En bref
- La natalité recule nettement en France
- Le système dépend des futurs actifs
- La parentalité pèse surtout sur les femmes
En 2025, 643 905 enfants sont nés en France. C’est près de 24 % de moins qu’en 2010. Derrière ce chiffre, il y a un sujet très concret, le financement futur des retraites, mais aussi un autre angle, moins visible, celui du coût professionnel supporté par les femmes quand il faut faire naître et élever les cotisants de demain.
La répartition a besoin de générations assez nombreuses
Le système de retraite par répartition fonctionne de façon simple. Les cotisations des actifs paient les pensions versées au même moment aux retraités. Les droits futurs ne reposent donc pas seulement sur ce que chacun a cotisé, mais aussi sur l’existence, plus tard, d’une génération assez nombreuse pour prendre le relais.
Or la dynamique démographique se tasse. L’Insee relève qu’en 2025, l’indicateur conjoncturel de fécondité est tombé à 1,56 enfant par femme, son niveau le plus faible depuis la fin de la Première Guerre mondiale. Cette baisse ne crée pas un déficit immédiat, puisque les nouveau-nés d’aujourd’hui ne travailleront que dans plusieurs décennies. Mais à long terme, elle augmente la pression sur l’équilibre du système.
Le ministre de l’Économie veut d’ailleurs mettre fin à ce modèle par répartition.
Un coût collectif, mais une facture professionnelle inégale
Avoir des enfants ne relève pas seulement de la vie privée. C’est aussi une contribution au renouvellement des générations qui financeront demain les pensions. Sauf que ce travail prend du temps, mobilise des ressources et reste, dans les faits, inégalement réparti.

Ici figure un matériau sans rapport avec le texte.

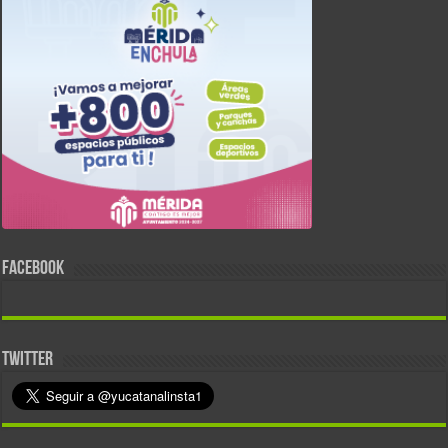
FACEBOOK
TWITTER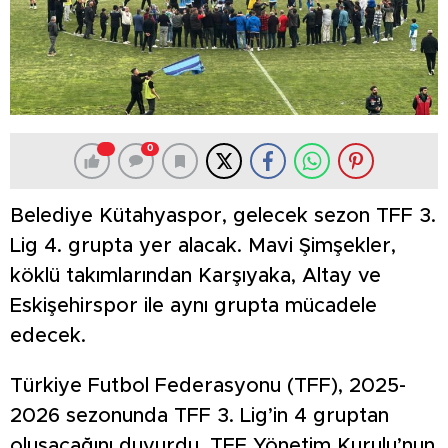
0
Belediye Kütahyaspor, gelecek sezon TFF 3.
Lig 4. grupta yer alacak. Mavi Şimşekler,
köklü takımlarından Karşıyaka, Altay ve
Eskişehirspor ile aynı grupta mücadele
edecek.
Türkiye Futbol Federasyonu (TFF), 2025-
2026 sezonunda TFF 3. Lig’in 4 gruptan
oluşacağını duyurdu. TFF Yönetim Kurulu’nun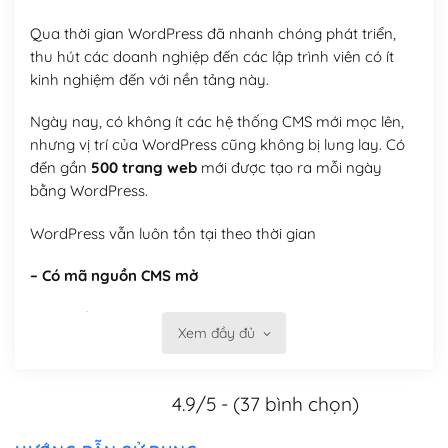
Qua thời gian WordPress đã nhanh chóng phát triển,
thu hút các doanh nghiệp đến các lập trình viên có ít
kinh nghiệm đến với nền tảng này.
Ngày nay, có không ít các hệ thống CMS mới mọc lên,
nhưng vị trí của WordPress cũng không bị lung lay. Có
đến gần
500 trang web
mới được tạo ra mỗi ngày
bằng WordPress.
WordPress vẫn luôn tồn tại theo thời gian
– Có mã nguồn CMS mở
Mã nguồn mở cung cấp các tính năng tùy biến, tự thay
Xem đầy đủ
đổi theme, tự cài plugin, tự quản lý, bạn có thể tùy chỉnh
nó theo ý bạn mà không phải sử dụng dịch vụ tại bất
kỳ đơn vị nào.
4.9/5 - (37 bình chọn)
Việc của bạn là đăng ký một tên miền và hosting để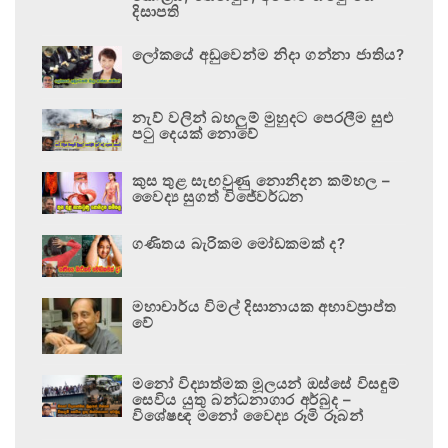
දිසාපති
ලෝකයේ අඩුවෙන්ම නිදා ගන්නා ජාතිය?
නැව් වලින් බහලුම් මුහුදට පෙරලීම සුළු
පටු දෙයක් නොවේ
කුස තුළ සැඟවුණු නොනිදන කම්හල –
වෛද්‍ය සුගත් විජේවර්ධන
ගණිතය බැරිකම මෝඩකමක් ද?
මහාචාර්ය විමල් දිසානායක අභාවප්‍රාප්ත
වේ
මනෝ විද්‍යාත්මක මූලයන් ඔස්සේ විසඳුම්
සෙවිය යුතු බන්ධනාගාර අර්බුද –
විශේෂඥ මනෝ වෛද්‍ය රූමි රූබන්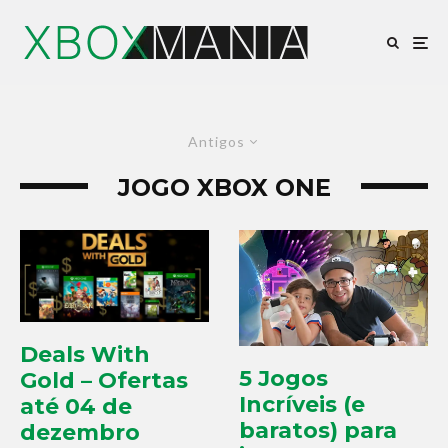
Antigos
JOGO XBOX ONE
Deals With
5 Jogos
Gold – Ofertas
Incríveis (e
até 04 de
baratos) para
dezembro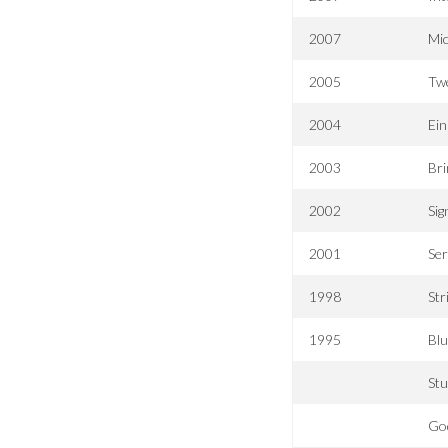
2007
Mic
2005
Twe
2004
Ei
2003
Bri
2002
Sig
2001
Ser
1998
Str
1995
Blu
Stu
Go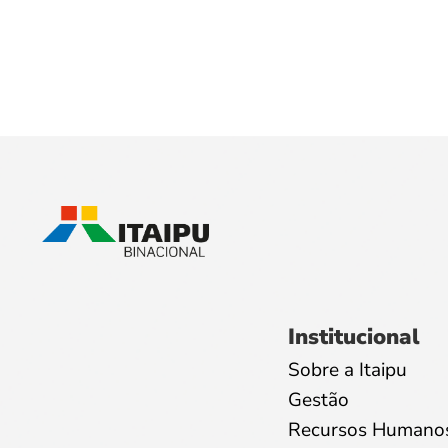
Institucional
Sobre a Itaipu
Gestão
Recursos Humano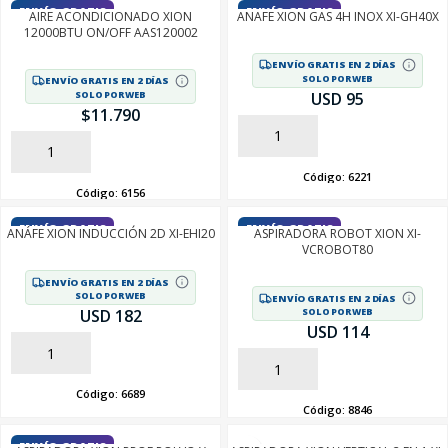
ENVÍO GRATIS
ENVÍO GRATIS
AIRE ACONDICIONADO XION
ANAFE XION GAS 4H INOX XI-GH40X
12000BTU ON/OFF AAS120002
ENVÍO GRATIS EN 2 DÍAS
SOLO POR WEB
ENVÍO GRATIS EN 2 DÍAS
SOLO POR WEB
USD 95
$
11.790
AÑADIR
AÑADIR
Código:
6221
Código:
6156
ENVÍO GRATIS
ENVÍO GRATIS
ANÁFE XION INDUCCIÓN 2D XI-EHI20
ASPIRADORA ROBOT XION XI-
VCROBOT80
ENVÍO GRATIS EN 2 DÍAS
SOLO POR WEB
ENVÍO GRATIS EN 2 DÍAS
USD 182
SOLO POR WEB
USD 114
AÑADIR
AÑADIR
Código:
6689
Código:
8846
ENVÍO GRATIS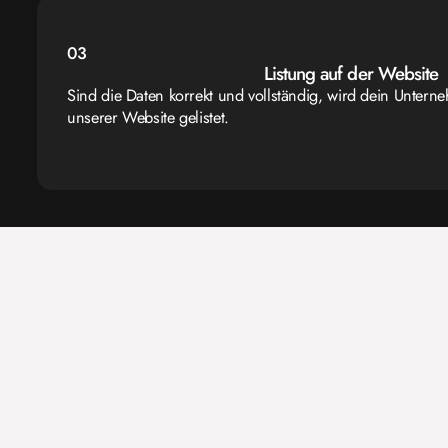
03
Listung auf der Website
Sind die Daten korrekt und vollständig, wird dein Untern
unserer Website gelistet.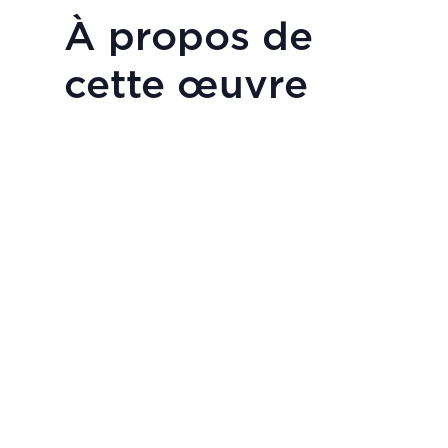
À propos de
cette œuvre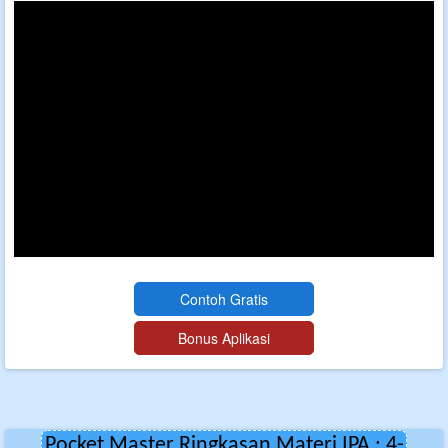
Pocket Master Ringkasan Materi IPA : 4-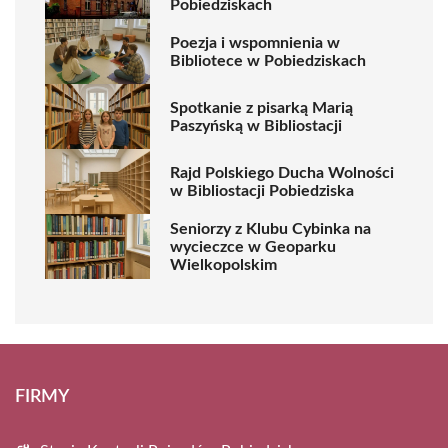
Pobiedziskach
Poezja i wspomnienia w
Bibliotece w Pobiedziskach
Spotkanie z pisarką Marią
Paszyńską w Bibliostacji
Rajd Polskiego Ducha Wolności
w Bibliostacji Pobiedziska
Seniorzy z Klubu Cybinka na
wycieczce w Geoparku
Wielkopolskim
FIRMY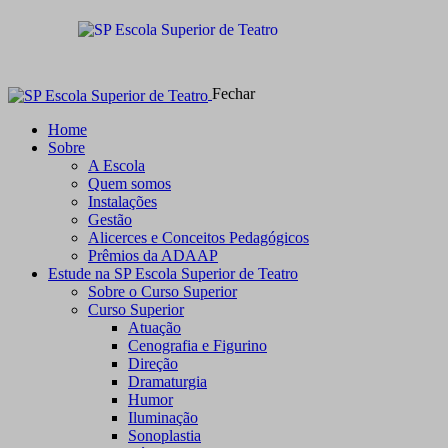
Fechar
Home
Sobre
A Escola
Quem somos
Instalações
Gestão
Alicerces e Conceitos Pedagógicos
Prêmios da ADAAP
Estude na SP Escola Superior de Teatro
Sobre o Curso Superior
Curso Superior
Atuação
Cenografia e Figurino
Direção
Dramaturgia
Humor
Iluminação
Sonoplastia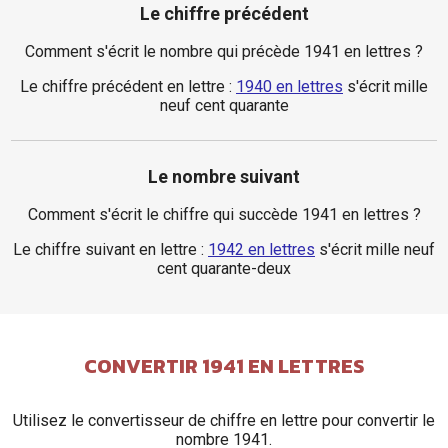
Le chiffre précédent
Comment s'écrit le nombre qui précède 1941 en lettres ?
Le chiffre précédent en lettre :
1940 en lettres
s'écrit mille
neuf cent quarante
Le nombre suivant
Comment s'écrit le chiffre qui succède 1941 en lettres ?
Le chiffre suivant en lettre :
1942 en lettres
s'écrit mille neuf
cent quarante-deux
CONVERTIR 1941 EN LETTRES
Utilisez le convertisseur de chiffre en lettre pour convertir le
nombre 1941.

Grossesse, congé maternité, congé parental, réduction du temps de travail, passage à temps partiel, les effets se concentrent encore largement sur les femmes. Et c’est là que le débat démographique rejoint celui des inégalités de retraite. Le bénéfice est collectif, le coût professionnel, lui, reste souvent individuel.
Pourquoi l’écart se retrouve à la retraite
Résultat, les carrières féminines sont plus souvent hachées. La DREES note d’ailleurs que les femmes recourent beaucoup plus que les hommes aux dispositifs de solidarité liés aux enfants, ce qui reflète à la fois cette réalité et la tentative de la corriger.
L’effet se lit ensuite dans les pensions. Fin 2024, toujours selon la DREES, la pension moyenne de droit direct des femmes vivant en France restait inférieure de 36 % à celle des hommes. Les enfants n’expliquent pas tout, bien sûr. Les salaires plus faibles, les carrières plus courtes et le temps partiel comptent aussi. Mais la parentalité peut accentuer durablement l’écart, rappelle Les Échos.
Des correctifs existent, sans effacer le décalage
Le système français prévoit des compensations. Dans le régime général, une mère peut obtenir des majorations de durée d’assurance au titre de la maternité et de l’éducation des enfants. Selon les cas, chaque enfant ouvre droit à plusieurs trimestres supplémentaires.
Ces mécanismes ont un effet réel. La DREES estime que trois femmes sur quatre bénéficiant de ces majorations voient leur pension augmenter. Mais cela corrige une partie du choc, pas l’ensemble des écarts accumulés pendant la vie active. Et c’est sans doute là que le sujet devient plus large que la seule retraite, il touche à la façon dont une société répartit, ou non, le coût de sa propre continuité.